Well... anything except a 90s Alice in Chains album. This is inevitable. Alice in Chains was a special mix of energy, chaos, and drug use that was bound to be short-lived, but ferocious; and it was. The cost of their early, drug-fueled genius is that their later, still-awesome, sober records are bound to lack the same kind of energy that reckless twenty-somethings can put into their material. But this isn't fair. You can't compare an album like this to Dirt and then criticize it for not being Dirt. Dirt is over, and what we have now is the band as it is today.

So, rather than living up to Layne Staley nostalgia, The Devil Put Dinosours seems to offer a different thing entirely: You already know Jerry Cantrell to be one of the heaviest, coolest, best songwriters of the 1990s, so let's see what he's up to. What he's up to is everything you can expect from him: heavy riffs, catchy melodies, deft harmonies, guitar tones to die for. There's nothing here to dislike. Shy of Staley's indelible vocal fingerprint, The Devil Put Dinosaurs stands up as the best album that today's Alice in Chains can put out - and it's great!

One comparison that is worth exploring, though, is this: It's interesting to draw parallels between this record and Soundgarden's 2012 effort, King Animal. Both focus their energy on the heaviness of a slow groove, on the cascading layers of vocal tracks and guitars, on the haunting emotional characteristics that defined the music of 1991-1994. It's revelatory that I experience the same emotional response to both records, and no, it's not nostalgia. It's the same feeling I felt as a young man, when I heard these bands for the first time - it's the emotional response they've always been aiming for. It's that mix of melancholy, beauty, and artistic self-expression. Love or hate these old grunge bands, they do what they do remarkably well, even after all these years.

The truth is, I bought The Devil Put Dinosaurs Here on a lark.

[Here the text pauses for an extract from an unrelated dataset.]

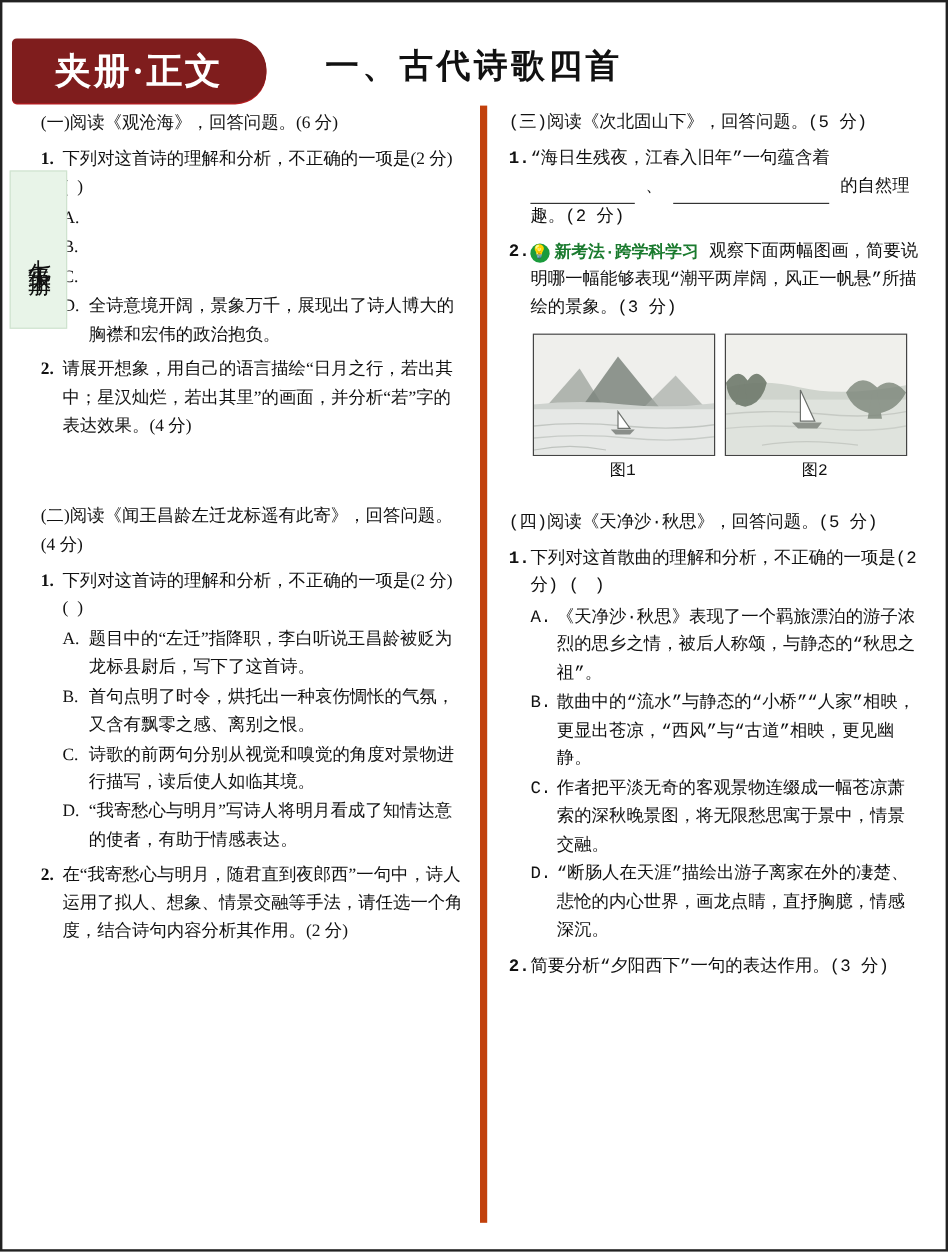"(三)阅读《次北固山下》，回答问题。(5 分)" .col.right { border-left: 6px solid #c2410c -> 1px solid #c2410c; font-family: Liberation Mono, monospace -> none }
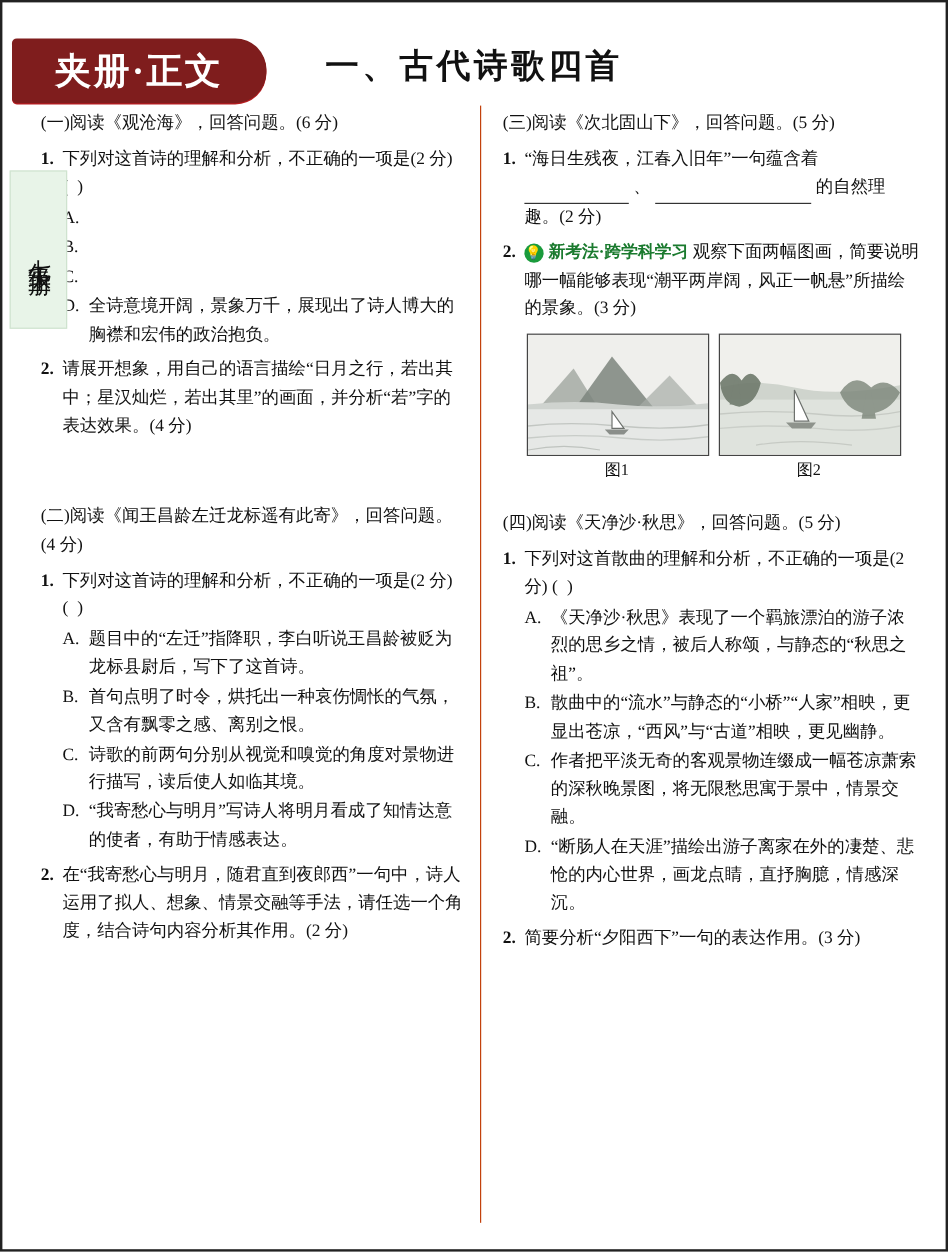"“水何澹澹”描写的是大海的近景，读后使人感到海边景色的壮丽多姿。" span.txt { html: none -> <span>“水何澹澹”描写的是大海的近景，读后使人感到海边景色的壮丽多姿。</span> }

I expected to dislike the record, but I had a few bonus credits at Amazon burning a hole in my pocket, so I took a chance. Just like the old days, when I used to head over to the CD super-store and take a chance on a budding 90s artist. And much like the 90s, this album gave me a pleasant surprise. Alice in Chains is still a brilliant band, and the fact that their new music takes me back in time tells me that this is every bit the album they wanted to release. Well done.